RENTON Pete Carroll says Marshawn Lynch did not have a health setback on Friday when the lead running back decided he couldn’t play in Sunday’s wild-card playoff win at Minnesota.
So the Seahawks are entering this week of preparation for the weekend’s divisional playoff game at top-seeded Carolina in the same spot with Lynch they were at this time last week: hopeful he can play for the first time since Nov. 15 -- but with no clear indication whether he will or won’t, waiting on how he responds to practices.
I asked Seattle’s coach on Monday if Lynch had a “setback” in practice on Friday or the three practices in which the team listed him as a full participant last week. Those were his first practices since Nov. 12, and it had Carroll saying Lynch was “ready to rock” and as late as Friday around noon time telling Seattle’s 710 AM radio Lynch “will play” against the Vikings.
Multiple reports Saturday quoted Lynch’s Bay Area-based agent, Doug Hendrickson, saying Lynch “had a little setback on Friday” when he did not accompany the team to Minnesota.
”No,” Carroll said Monday. “He just didn’t feel like he could go.”
Lynch informed the Seahawks following Friday’s light practice and just before they were leaving for Minneapolis that afternoon he didn’t believe he was in good enough health to play. He also decided he wasn’t making the trip to Minnesota. He stayed back on the West Coast Sunday while his teammates pulled out a crazy, 10-9 win over the Vikings in the third-coldest game in NFL history; the game-time temperature was minus-5 with a wind chill of 25 below zero.

- WHAT TO DO
Continue the article about Marshawn Lynch's status for the Seahawks' playoff game, picking up after its last sentence. The items are not required for any of the work here.

[Items from a dataset]

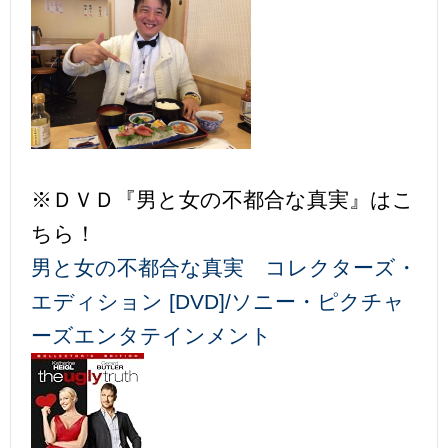
※ＤＶＤ『男と女の不都合な真実』はこ
ちら！
男と女の不都合な真実 コレクターズ・
エディション [DVD]/ソニー・ピクチャ
ーズエンタテインメント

- RESULT FOR THIS EXERCISE
”He really didn’t have the confidence that he would be able to go,” Carroll said Monday of the NFL’s leading rusher and touchdown maker from 2011 until this season, the first injury-filled one of the 29-year-old Lynch’s nine seasons in the league. “You know, this is his first surgery, and it happens to be right in his core. You all have watched him and you know what kind of runner he is, and all of the lateral things that he does with his body (that) is so abrupt and so sudden, he needs to feel that he can do those things in the end.
”Even though he can run fast and look like he is moving (in practice), he didn’t have the confidence he could go out there and react to (defenders) and do that.
”So, there’s nothing we can do about that.”
This follows the Seahawks having years ago set the precedent of allowing Lynch to determine his own training regimen and readiness for games. It’s how Carroll and the team have gotten so much excellence and production on game days out of him as the foundation for the best five-year stretch in the history of Seahawks football, by giving him autonomy in exchange for yards and touchdowns on Sundays.
So will he play this Sunday?
”We’ll see how it goes,” Carroll said. “Get him out there practicing and see what that means. We don’t know yet.”
Carroll indicated “it really could” go up to Sunday’s 10:05 a.m. Pacific game time at Carolina before the Seahawks know whether Lynch can play against the Panthers.
”I don’t know. I can’t tell you. He doesn’t know yet,” Carroll said. “So we’ll have to wait and see.”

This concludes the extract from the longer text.